This new pandemic of COVID-19 has revealed the essential role of the vaccine in preventing infection and controlling the spread of the epidemic. However, the established methods for vaccine production can not achieve a 100% protection effect after vaccination. In addition to ethnic and individual differences, the types of vaccine contribute to the vaccine efficacy significantly. Since the 1980s, recombinant virus-like particle (VLPs) vaccine (such as hepatitis B vaccine and HPV vaccine) has become the leading type of vaccine in the field due to the superior safety, strong immunogenicity and excellent protection rate. However, the VLPs vaccine also has some defects, for example, the antibody level in 5-10% of hepatitis B vaccine recipients was unable to reach the immune protection titer (collectively referred to as vaccine non-responders). These non-responders have a high prevalence of hepatitis B virus infections, which seriously impede the progress of the elimination of hepatitis B.

This study revealed that hepatitis B vaccine and some other particle antigens specifically induce a kind of lymph nodes specific macrophage, medullary sinus macrophages (MSM), to produce a cytokine called interleukin-1 receptor antagonist (IL-1ra), which is the "culprit" of inhibiting B cells to produce high-level antibodies. The characteristic of the virus-like particle vaccine is similar to that of the virus. It will enter an organ called draining lymph nodes once inside the body, where it contacts the subcapsular lymph sinus macrophages (SCS) of the lymph nodes initially, and then spreads to MSM.

Further study identified that IL-1ra was highly expressed in hepatitis B vaccine activated MSM cells. IL-1ra can inhibit the ability of T cells (TFH) in B follicles to stimulate B cells to mature and produce antibodies (also known as germinal center response of draining lymph nodes). Therefore, the antibody response of hepatitis B vaccine was significantly increased after the macrophages were removed or IL-1Ra gene was knocked out from macrophages. Similarly, mice injected with IL-1ra blocking antibody, and then immunized with hepatitis B vaccine, not only improve the antibody titer, but also significantly protect mice from hepatitis B virus infection. Because MSM is responsible for filtering and clearing large particles of foreign substances in lymph nodes, not only the antibody response of hepatitis B vaccine but also that of inactivated vaccines such as hepatitis A vaccine is also regulated by IL-1ra.

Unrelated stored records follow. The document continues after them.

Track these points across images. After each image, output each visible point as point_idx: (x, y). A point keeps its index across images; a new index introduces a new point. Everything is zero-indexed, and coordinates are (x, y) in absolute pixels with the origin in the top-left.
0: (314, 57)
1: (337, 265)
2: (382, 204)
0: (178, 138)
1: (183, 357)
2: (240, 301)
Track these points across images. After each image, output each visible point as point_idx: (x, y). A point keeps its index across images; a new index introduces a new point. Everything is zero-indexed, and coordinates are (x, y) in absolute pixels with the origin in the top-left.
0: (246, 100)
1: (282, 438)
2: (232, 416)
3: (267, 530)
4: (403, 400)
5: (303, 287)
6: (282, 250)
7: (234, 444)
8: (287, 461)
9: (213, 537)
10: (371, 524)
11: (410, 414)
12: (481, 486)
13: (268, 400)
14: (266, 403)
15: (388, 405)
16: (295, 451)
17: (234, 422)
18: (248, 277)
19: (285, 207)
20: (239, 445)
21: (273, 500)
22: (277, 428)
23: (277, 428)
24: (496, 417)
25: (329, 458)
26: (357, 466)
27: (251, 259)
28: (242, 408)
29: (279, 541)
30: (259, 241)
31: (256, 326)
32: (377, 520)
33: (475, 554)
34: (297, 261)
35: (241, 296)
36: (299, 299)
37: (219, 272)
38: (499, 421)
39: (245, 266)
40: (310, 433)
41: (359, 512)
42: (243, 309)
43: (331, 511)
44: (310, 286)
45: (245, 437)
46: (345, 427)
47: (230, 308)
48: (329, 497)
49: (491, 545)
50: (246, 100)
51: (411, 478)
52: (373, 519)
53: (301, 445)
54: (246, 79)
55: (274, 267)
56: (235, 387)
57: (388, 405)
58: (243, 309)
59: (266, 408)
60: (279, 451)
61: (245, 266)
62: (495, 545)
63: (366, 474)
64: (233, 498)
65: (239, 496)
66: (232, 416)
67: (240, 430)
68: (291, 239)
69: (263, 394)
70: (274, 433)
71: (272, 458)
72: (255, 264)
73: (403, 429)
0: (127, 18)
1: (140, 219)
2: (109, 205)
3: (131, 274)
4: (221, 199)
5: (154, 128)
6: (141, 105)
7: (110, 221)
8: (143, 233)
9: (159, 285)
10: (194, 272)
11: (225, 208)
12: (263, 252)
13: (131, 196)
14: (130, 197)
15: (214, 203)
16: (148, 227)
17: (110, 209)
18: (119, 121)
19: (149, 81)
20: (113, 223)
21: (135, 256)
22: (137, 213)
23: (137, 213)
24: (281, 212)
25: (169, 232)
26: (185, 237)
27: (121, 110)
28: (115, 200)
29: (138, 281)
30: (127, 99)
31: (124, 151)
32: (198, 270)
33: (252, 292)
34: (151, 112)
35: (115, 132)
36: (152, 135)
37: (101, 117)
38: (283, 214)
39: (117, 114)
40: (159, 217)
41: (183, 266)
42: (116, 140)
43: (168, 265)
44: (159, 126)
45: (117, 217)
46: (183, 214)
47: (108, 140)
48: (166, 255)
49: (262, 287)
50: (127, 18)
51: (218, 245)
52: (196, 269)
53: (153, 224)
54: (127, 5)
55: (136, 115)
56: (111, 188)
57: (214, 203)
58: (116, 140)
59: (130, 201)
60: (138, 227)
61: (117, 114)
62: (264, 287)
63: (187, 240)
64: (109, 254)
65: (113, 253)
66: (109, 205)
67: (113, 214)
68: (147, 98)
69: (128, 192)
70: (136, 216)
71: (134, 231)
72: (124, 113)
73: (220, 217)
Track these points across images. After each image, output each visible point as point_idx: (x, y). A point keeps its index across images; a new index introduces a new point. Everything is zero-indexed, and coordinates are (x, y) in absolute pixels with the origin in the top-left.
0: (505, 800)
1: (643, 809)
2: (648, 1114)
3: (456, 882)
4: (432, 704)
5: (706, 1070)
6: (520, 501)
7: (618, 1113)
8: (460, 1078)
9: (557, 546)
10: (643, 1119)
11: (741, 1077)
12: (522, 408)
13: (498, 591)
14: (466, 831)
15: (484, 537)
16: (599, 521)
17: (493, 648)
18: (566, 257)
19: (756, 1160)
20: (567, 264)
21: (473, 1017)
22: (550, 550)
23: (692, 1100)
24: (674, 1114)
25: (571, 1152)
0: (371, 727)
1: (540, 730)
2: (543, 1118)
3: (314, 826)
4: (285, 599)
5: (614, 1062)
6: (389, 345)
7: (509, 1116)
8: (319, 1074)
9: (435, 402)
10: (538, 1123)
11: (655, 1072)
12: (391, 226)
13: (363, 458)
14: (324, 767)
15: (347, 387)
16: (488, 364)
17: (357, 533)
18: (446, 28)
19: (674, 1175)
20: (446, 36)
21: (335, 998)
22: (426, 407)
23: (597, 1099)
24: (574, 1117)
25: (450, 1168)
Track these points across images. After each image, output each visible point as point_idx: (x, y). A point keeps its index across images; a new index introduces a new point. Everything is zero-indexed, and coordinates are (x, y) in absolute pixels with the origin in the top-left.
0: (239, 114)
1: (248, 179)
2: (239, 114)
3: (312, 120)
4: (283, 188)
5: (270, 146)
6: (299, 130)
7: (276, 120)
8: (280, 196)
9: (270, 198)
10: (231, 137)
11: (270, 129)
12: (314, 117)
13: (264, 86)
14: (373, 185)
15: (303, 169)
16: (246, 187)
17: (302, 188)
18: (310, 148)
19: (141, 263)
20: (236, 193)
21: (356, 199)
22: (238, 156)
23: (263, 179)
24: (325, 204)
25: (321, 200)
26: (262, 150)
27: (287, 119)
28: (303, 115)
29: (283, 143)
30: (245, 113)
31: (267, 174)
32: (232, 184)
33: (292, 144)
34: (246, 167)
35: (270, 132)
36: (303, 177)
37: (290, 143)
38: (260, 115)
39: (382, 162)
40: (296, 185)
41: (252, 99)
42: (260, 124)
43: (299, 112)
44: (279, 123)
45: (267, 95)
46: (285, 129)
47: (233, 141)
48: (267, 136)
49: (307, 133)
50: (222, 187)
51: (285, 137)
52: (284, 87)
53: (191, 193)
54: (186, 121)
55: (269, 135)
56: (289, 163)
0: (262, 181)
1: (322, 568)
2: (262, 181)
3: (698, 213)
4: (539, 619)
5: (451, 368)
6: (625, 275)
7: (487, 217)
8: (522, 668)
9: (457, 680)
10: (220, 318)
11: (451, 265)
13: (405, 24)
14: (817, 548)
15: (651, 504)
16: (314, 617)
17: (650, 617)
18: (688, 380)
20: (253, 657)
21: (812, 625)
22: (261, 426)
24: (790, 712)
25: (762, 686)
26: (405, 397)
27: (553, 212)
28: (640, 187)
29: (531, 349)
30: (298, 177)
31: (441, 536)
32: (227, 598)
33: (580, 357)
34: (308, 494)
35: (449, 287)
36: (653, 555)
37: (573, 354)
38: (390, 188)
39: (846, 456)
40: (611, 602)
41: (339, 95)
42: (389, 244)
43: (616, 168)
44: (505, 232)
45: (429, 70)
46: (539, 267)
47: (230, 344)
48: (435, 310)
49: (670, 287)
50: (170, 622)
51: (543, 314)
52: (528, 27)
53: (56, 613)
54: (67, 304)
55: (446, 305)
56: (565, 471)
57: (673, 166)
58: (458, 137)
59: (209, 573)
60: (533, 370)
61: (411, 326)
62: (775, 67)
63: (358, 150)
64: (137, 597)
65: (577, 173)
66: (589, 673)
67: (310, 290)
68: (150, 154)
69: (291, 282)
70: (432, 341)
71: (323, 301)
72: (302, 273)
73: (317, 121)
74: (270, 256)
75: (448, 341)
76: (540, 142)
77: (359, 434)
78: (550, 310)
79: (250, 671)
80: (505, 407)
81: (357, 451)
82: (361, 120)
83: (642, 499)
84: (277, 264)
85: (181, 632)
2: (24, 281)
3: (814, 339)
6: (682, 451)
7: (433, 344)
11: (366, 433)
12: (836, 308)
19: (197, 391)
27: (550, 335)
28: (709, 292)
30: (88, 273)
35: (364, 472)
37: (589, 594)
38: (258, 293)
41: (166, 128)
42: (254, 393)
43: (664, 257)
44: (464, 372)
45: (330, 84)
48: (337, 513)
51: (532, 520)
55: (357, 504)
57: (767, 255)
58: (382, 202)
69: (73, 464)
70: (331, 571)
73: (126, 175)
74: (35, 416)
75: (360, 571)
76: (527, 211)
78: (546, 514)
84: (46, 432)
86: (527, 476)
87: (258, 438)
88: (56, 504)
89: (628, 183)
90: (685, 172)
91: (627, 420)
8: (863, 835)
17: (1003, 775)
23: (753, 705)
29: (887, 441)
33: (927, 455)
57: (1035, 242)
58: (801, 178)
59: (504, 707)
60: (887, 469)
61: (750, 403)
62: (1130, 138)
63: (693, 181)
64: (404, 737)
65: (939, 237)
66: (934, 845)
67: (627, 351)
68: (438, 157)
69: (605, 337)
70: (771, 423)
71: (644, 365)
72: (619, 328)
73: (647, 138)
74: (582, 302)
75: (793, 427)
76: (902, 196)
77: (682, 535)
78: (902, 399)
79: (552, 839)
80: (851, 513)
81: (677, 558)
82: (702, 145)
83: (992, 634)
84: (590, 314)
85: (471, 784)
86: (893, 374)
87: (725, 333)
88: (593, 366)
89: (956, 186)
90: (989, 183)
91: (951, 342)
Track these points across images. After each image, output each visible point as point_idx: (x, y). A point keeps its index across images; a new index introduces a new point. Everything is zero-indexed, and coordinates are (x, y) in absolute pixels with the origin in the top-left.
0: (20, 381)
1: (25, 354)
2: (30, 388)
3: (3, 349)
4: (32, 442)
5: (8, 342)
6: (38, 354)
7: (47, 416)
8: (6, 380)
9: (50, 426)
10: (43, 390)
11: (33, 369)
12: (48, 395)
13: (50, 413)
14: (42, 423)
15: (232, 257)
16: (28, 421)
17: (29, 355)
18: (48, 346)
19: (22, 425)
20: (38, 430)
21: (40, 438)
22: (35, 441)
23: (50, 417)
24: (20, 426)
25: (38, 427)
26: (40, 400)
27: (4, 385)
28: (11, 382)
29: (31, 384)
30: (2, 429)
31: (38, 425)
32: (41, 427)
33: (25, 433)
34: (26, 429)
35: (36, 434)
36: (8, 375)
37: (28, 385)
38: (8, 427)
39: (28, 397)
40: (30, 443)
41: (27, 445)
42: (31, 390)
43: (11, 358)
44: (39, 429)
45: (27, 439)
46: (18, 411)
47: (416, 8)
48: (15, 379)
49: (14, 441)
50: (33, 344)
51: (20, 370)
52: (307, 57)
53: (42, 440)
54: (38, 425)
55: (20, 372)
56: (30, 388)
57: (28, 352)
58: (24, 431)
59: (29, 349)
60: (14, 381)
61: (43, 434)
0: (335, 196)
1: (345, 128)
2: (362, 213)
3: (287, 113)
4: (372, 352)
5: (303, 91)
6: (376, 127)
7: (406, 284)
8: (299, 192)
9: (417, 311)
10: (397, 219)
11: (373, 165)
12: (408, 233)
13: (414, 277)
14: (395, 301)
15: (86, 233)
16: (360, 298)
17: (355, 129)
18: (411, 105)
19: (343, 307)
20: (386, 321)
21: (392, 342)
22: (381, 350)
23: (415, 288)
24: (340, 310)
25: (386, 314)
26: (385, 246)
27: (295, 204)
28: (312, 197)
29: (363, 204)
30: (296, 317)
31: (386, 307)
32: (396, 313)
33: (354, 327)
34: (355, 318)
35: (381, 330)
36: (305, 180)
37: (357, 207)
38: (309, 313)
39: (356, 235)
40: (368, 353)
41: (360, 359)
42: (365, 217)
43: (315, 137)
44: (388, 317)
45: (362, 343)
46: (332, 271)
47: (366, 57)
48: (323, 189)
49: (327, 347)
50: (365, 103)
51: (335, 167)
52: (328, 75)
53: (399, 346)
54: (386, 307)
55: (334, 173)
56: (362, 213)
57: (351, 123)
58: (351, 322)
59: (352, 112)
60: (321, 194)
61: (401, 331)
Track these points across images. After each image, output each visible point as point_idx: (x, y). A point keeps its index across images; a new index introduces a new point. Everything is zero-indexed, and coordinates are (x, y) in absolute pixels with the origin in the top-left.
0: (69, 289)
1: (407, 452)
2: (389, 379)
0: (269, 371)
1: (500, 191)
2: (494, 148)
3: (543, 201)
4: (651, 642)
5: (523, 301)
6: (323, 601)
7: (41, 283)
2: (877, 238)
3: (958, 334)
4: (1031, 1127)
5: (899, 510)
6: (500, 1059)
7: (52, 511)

These findings provide firm evidence that specific macrophages regulate Tfh / antibody response level in the lymph nodes by the production of IL-1ra. The level of IL-1ra may serve as a new diagnostic criteria for the non-responders of Hepatitis B vaccine, and the findings also provide a new basis for the development of vaccine adjuvants to improve the immunogenicity and protection effect of particle vaccines such as hepatitis B vaccine.